A method for quickly identifying and classifying structural defects based on a lightweight deep learning model comprises the following steps: the method comprises the steps of utilizing a VGG16-U-Net model to conduct semantic segmentation processing on collected defect images, removing image background noise interference, constructing an EfficientNet B0 model, training an EfficientNet B0 model to obtain a trained EfficientNet B0 model, inputting the defect images after the semantic segmentation processing into the trained EfficientNet B0 model for recognition, and outputting recognition results. The performance of the data evaluation model is quite accurate, and the scale of the model and the training speed are well balanced. The training speed and the recognition speed of the model are increased, the learning rate of the model is improved by using a random gradient descent algorithm of cosine annealing, the model is prevented from falling into a local minimum value, and a global minimum value is quickly searched.

Description

Rapid structural defect identification and classification method based on lightweight deep learning model
Technical Field
The invention relates to the technical field of defect identification, in particular to a method for quickly identifying and classifying structural defects based on a lightweight deep learning model.
Background
With the rapid development of economy, various buildings are being built at faster and faster speeds, such as: buildings, bridges, dams and various industrial buildings, meanwhile, the buildings are damaged and aged in the long-term use process, and therefore the buildings need to be detected and repaired regularly to prevent safety accidents.

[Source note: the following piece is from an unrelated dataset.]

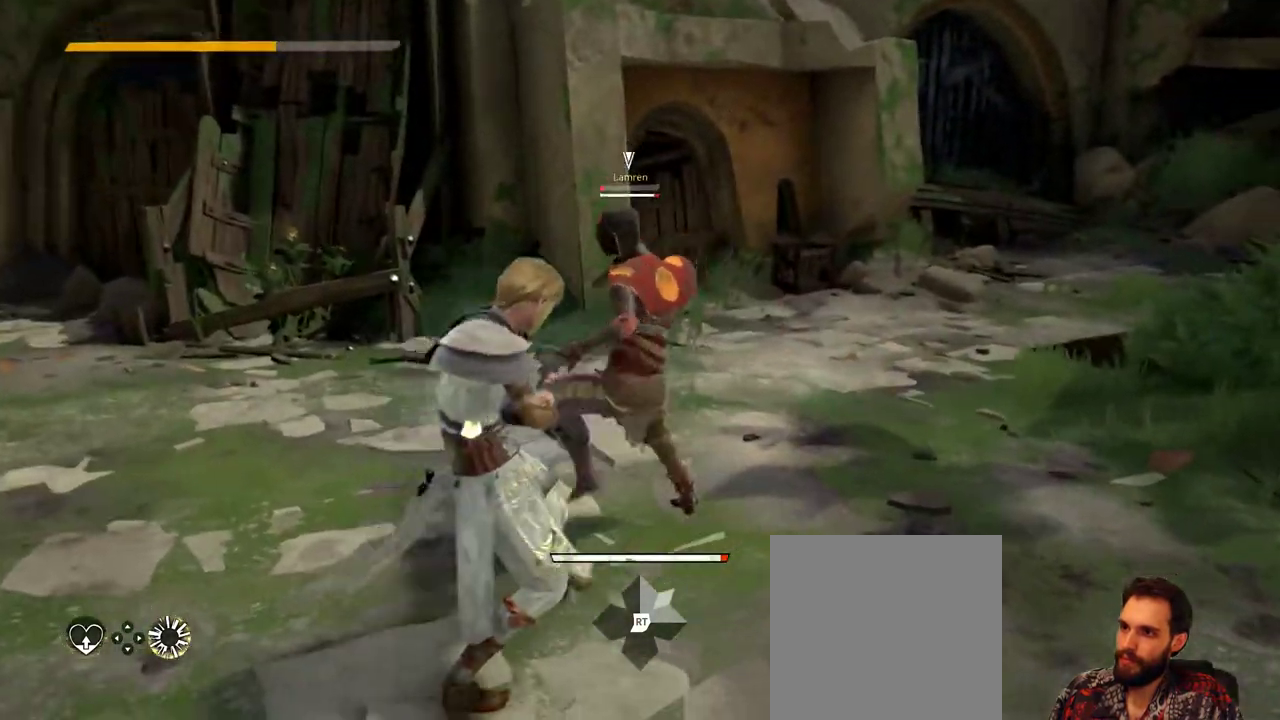
{"buttons": ["L2"], "left_stick": "up-right", "right_stick": "center", "events": []}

Therefore, how to provide an image defect identification method with high accuracy is a problem to be urgently solved by the technical personnel in the field.
Disclosure of Invention
The embodiment of the application provides a method for quickly identifying and classifying structural defects based on a lightweight deep learning model, and aims to solve the problem of low accuracy of the existing image defect identification technology.
In a first aspect, the application provides a method for quickly identifying and classifying structural defects based on a lightweight deep learning model, which includes:
performing semantic segmentation processing on the acquired defect image by using a VGG16-U-Net model to remove image background noise interference;
constructing an EfficientNet B0 model, and training the EfficientNet B0 model to obtain a trained EfficientNet B0 model;
and inputting the defect image subjected to semantic segmentation processing into a trained EfficientNet B0 model for recognition, and outputting a recognition result.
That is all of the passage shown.